Reproduce the transcribed text in the data line for line, replacing each occurrence of "EDTECH & INNOVATION" with "TECHNOLOGY" and leaving everything else unchanged.

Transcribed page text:
────────

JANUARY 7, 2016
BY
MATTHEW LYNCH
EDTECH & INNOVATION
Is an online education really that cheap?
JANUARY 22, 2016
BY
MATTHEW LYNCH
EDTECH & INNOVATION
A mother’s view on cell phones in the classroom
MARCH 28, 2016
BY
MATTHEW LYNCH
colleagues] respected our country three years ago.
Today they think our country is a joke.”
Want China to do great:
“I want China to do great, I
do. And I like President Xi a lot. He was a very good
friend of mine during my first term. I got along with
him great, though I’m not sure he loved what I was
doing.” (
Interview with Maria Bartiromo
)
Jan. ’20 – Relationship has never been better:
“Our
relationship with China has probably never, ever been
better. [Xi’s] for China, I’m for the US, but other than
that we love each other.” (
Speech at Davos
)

────────

- Response area:
JANUARY 7, 2016
BY
MATTHEW LYNCH
TECHNOLOGY
Is an online education really that cheap?
JANUARY 22, 2016
BY
MATTHEW LYNCH
TECHNOLOGY
A mother’s view on cell phones in the classroom
MARCH 28, 2016
BY
MATTHEW LYNCH
colleagues] respected our country three years ago.
Today they think our country is a joke.”
Want China to do great:
“I want China to do great, I
do. And I like President Xi a lot. He was a very good
friend of mine during my first term. I got along with
him great, though I’m not sure he loved what I was
doing.” (
Interview with Maria Bartiromo
)
Jan. ’20 – Relationship has never been better:
“Our
relationship with China has probably never, ever been
better. [Xi’s] for China, I’m for the US, but other than
that we love each other.” (
Speech at Davos
)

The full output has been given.